Thursday, July 14, 2005

Feeling a Panic

Ive had a great day but have suddenly been hit with panic mode. My heart is racing, I'm in dire need of a cigarette to calm myself down and step away from what I'm feeling.

A few months ago my boyfriend and I decided that we would "shack up." Being the Christian that I am, I know that it is morally wrong, but being the divorcee I am, I am also a bit of a marriage phobe.

Finances are an issue. (When arent they). This is different than marriage, but I doubt it would be any different if he and I were married. I am irresponsible and I overspend. I would rather go shopping and worry about the bills later (usually in an overwhelmed panic).
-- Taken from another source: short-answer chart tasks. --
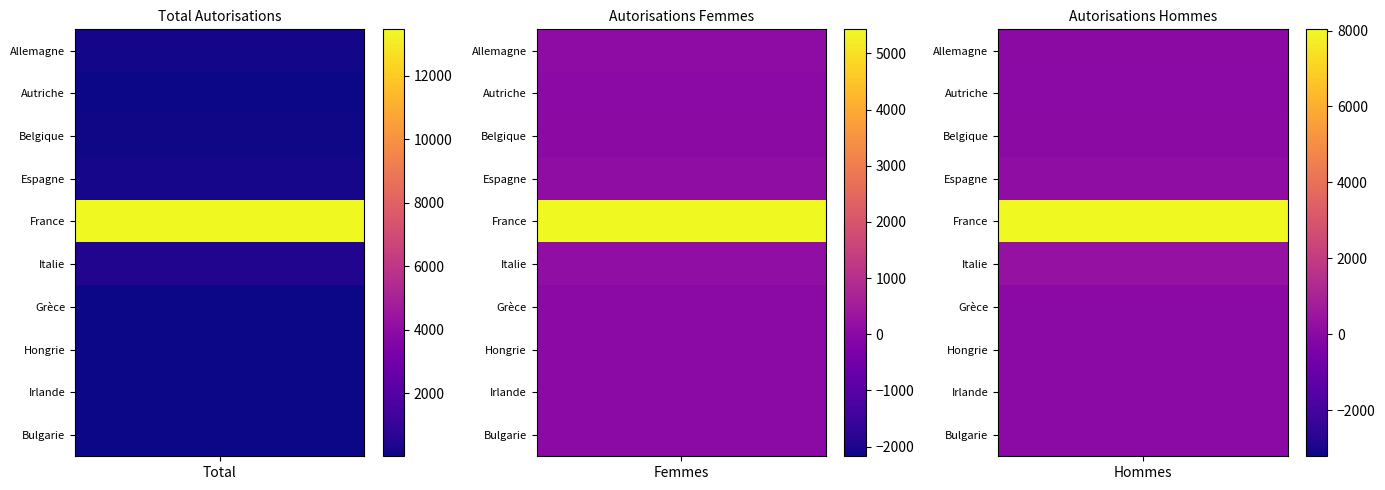

How many data points in Grèce are above 17?

1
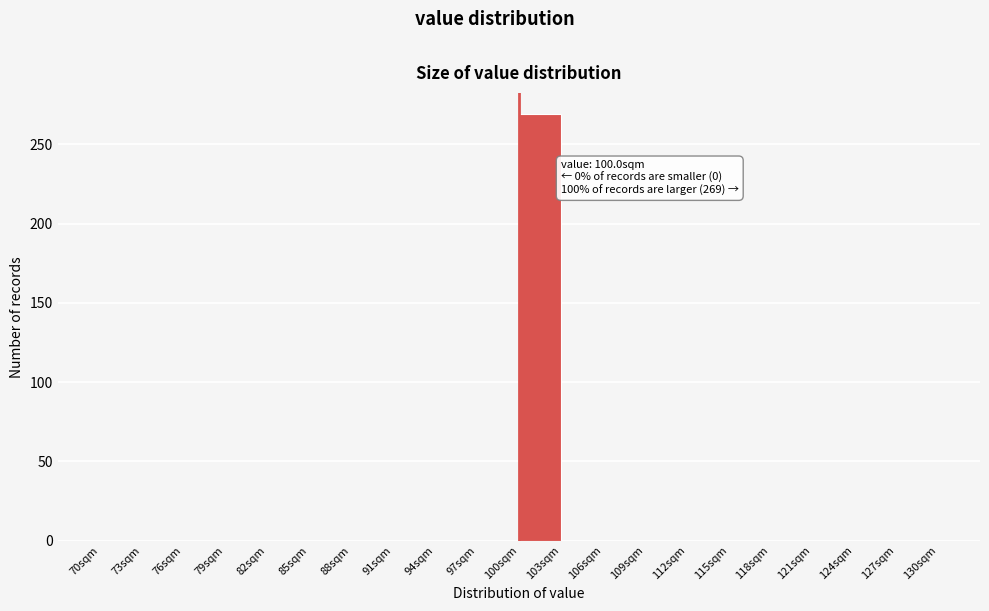

Over which range of the x-axis is the bar tallest?

100 to 103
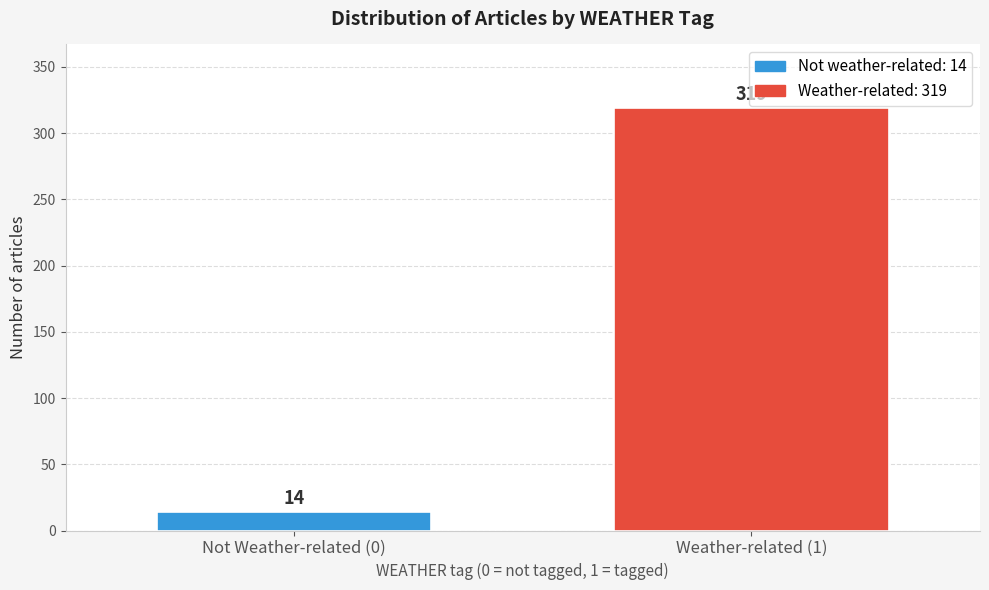

Reading left to right, list all the values displayed in this chart.

Not Weather-related (0)=14	Weather-related (1)=319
He's the opposite. Sometimes I feel like he lives to pay bills. He loves them. He looks forward to when he can use his next paycheck to write them out again. (Which co-incidentally and luckily for him is every Friday.) He often tells me over and over in a week just what we can pay next. Should I want a $10 garden toy it's simply out of the question since that money is earmarked for something much more soothing.....central air? I dunno, it frustrates me. I lose interest in things that can't be kept up. I've lost interest in gardening, in shopping, in leaving my house. it's not worth getting excited over something I always have to wait for. The answer is rarely yes. Yes I contribute, I'm just irresponsible and I know it. I let him move in hoping he would take care of that. But for shit's sake, he takes things so damn far. it's only ok if he wants it too.

Anyway, I am pissing and moaning and panicking because while he was out of town I burnt holes in the debit card. I didnt bother to tell him, I didnt want a lecture, I cant stand the sound of his voice when he starts in......my only alternative was to hide it.

Shit, the bank statement came yesterday. I tried to balance the damn thing, but I am so not into rounding numbers as he does, that it was a mess I decided I didnt want to untangle. Today he comes home....when he called to tell me, i jokingly said "First one to the check register wins."

It's gonna be an arguement. I know what my reaction will be. I'm fully aware that my methods of coping recently havent been good. I'm trying different things to change that. But I desperately want a beer. : ) Maybe even 6.